Start of Information provided
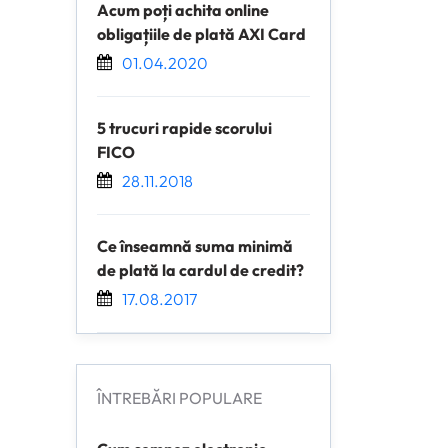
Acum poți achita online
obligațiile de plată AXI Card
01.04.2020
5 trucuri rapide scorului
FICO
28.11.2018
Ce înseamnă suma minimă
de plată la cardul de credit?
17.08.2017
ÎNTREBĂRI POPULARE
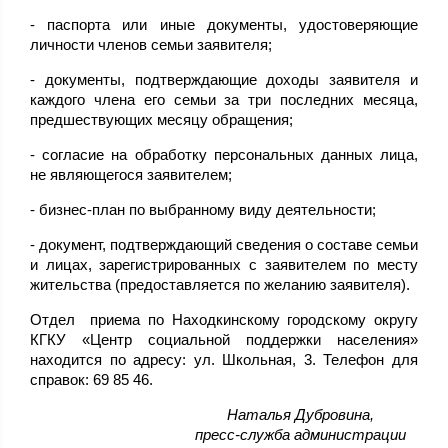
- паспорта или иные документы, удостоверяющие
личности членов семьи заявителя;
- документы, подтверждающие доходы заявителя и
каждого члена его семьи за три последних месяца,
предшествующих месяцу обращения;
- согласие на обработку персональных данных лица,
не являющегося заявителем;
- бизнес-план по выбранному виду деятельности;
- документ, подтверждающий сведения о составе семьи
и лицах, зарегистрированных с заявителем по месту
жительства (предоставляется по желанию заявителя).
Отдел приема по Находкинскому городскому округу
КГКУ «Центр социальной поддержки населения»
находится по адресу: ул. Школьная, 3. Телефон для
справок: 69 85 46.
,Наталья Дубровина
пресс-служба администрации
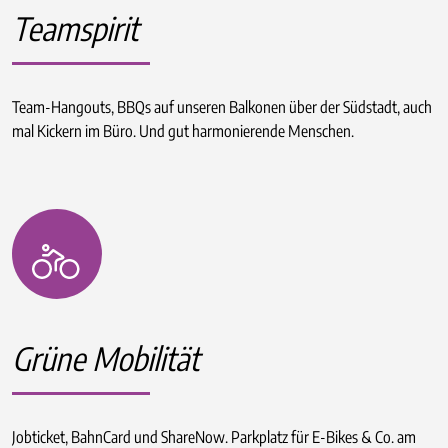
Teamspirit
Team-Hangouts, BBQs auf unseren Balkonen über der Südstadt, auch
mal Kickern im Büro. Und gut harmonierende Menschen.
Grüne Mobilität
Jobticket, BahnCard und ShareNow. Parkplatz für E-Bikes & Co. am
End of Information provided
◆ **Exercise brief**
Whenever the word "документы" occurs in a line above, copy that line.

◆ **Task response**
- паспорта или иные документы, удостоверяющие
- документы, подтверждающие доходы заявителя и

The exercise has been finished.